The plaintiff stated on oath that the payment of Rs. 100/- was made towards the account of bricks. There is no evidence to the contrary and the defendant did not enter the witness-box. On the totality of the evidence, therefore, it appears that the defendant intended to make the aforesaid 3 payments towards the consolidated amount due from him and that the plaintiff did not appropriate the amounts towards the earlier items of the bricks supplied." 14. I may mention that there were two other payments relied upon by the plaintiff, but those payments do not appear to have been acknowledged in any writing signed by the defendant and they could not, therefore, extend limitation.
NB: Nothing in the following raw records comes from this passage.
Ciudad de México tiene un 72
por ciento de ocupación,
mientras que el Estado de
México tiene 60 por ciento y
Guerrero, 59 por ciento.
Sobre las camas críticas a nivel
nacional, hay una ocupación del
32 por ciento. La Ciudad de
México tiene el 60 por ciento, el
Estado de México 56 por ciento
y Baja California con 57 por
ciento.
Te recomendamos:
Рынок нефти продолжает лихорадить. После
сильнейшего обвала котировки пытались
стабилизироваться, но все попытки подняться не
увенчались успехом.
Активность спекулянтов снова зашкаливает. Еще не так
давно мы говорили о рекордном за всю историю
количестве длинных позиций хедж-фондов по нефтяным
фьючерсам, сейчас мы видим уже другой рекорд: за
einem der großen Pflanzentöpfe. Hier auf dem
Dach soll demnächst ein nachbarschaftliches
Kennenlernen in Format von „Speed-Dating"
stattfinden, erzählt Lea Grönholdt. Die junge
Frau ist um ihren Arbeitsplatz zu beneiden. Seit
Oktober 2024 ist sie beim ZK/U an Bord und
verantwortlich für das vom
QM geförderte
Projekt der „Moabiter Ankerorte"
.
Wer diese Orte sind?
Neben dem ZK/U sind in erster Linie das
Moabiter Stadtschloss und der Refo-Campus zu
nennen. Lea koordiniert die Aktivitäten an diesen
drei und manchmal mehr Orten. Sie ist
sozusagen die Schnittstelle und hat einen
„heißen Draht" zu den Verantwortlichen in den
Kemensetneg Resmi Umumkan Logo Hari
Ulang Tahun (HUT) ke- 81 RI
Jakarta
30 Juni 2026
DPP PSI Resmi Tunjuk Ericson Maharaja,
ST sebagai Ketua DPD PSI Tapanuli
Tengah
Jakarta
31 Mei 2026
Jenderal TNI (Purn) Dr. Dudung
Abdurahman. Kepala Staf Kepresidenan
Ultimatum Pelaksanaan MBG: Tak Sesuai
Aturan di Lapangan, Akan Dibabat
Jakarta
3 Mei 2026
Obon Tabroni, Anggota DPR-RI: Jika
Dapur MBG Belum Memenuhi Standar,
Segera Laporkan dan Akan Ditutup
So far, however, as the payment of Rs. 100/- made by cheque on 24-12-1953 was concerned there is no doubt that on the finding of the lower appellate court it extended limitation in respect of all the items in suit. The basis of the finding recorded by the lower appellate court cannot be said to be faulty and, at any rate, there is nothing in it to warrant interference in second appeal. The payment of Rs. 100/- on 24-12-1953 having been made towards all the unpaid for items the entire claim of the plaintiff is in time and the suit has been rightly decreed. 15. The appeal fails and it is accordingly dismissed with costs. Appeal dismissed.